Report the lines of the data below that contain the string "install".

(Collected data)
- - -
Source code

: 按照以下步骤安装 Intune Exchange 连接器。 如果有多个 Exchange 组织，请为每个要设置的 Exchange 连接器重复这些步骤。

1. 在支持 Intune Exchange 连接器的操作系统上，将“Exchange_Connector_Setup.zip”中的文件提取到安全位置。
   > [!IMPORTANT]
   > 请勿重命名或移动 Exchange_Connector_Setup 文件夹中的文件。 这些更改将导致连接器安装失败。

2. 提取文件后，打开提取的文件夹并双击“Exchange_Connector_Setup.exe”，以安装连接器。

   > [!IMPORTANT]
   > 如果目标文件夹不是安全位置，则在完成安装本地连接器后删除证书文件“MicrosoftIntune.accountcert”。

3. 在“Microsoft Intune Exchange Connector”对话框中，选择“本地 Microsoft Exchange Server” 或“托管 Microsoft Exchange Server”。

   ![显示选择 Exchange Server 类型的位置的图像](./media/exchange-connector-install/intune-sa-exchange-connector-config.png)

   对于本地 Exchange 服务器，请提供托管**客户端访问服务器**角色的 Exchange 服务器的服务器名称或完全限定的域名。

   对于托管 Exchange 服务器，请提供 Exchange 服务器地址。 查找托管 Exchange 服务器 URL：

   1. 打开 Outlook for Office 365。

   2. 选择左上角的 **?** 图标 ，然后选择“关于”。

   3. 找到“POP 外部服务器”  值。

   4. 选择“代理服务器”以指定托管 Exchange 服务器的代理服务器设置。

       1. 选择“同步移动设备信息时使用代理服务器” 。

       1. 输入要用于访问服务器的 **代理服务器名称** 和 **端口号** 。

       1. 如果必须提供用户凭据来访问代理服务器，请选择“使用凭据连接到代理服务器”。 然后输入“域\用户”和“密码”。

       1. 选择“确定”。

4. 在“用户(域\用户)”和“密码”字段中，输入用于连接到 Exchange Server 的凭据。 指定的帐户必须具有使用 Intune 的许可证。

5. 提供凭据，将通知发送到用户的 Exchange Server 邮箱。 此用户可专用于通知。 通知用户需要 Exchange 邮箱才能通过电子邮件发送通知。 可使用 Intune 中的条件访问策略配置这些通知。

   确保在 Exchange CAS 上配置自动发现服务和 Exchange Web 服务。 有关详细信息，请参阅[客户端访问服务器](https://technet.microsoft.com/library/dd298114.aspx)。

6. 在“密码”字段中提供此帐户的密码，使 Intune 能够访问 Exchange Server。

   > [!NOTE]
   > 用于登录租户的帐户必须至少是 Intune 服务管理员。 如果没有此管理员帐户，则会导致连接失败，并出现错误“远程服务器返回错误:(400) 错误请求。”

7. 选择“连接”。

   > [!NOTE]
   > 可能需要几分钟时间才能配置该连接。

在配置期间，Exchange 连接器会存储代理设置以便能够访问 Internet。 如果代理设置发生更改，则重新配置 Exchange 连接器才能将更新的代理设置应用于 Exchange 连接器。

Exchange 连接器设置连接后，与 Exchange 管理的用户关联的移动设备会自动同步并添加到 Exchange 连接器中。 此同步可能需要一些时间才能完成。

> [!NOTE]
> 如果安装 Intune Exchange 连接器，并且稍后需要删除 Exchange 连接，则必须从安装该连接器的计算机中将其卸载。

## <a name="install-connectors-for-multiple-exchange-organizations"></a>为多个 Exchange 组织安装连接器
- - -
- _TASK RESULT_:
   ![显示选择 Exchange Server 类型的位置的图像](./media/exchange-connector-install/intune-sa-exchange-connector-config.png)
## <a name="install-connectors-for-multiple-exchange-organizations"></a>为多个 Exchange 组织安装连接器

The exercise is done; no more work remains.